START Record excerpts
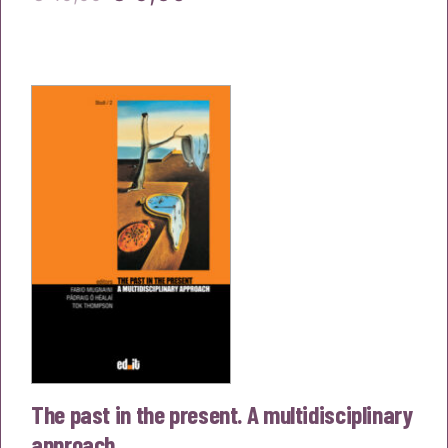
prezzo
prezzo
originale
attuale
era:
è:
€10,00.
€9,50.
The past in the present. A multidisciplinary
approach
END Record excerpts
## What this task involves
Reproduce the rows above word for word, leaving out the pictures.

## Response
prezzo
prezzo
originale
attuale
era:
è:
€10,00.
€9,50.
The past in the present. A multidisciplinary
approach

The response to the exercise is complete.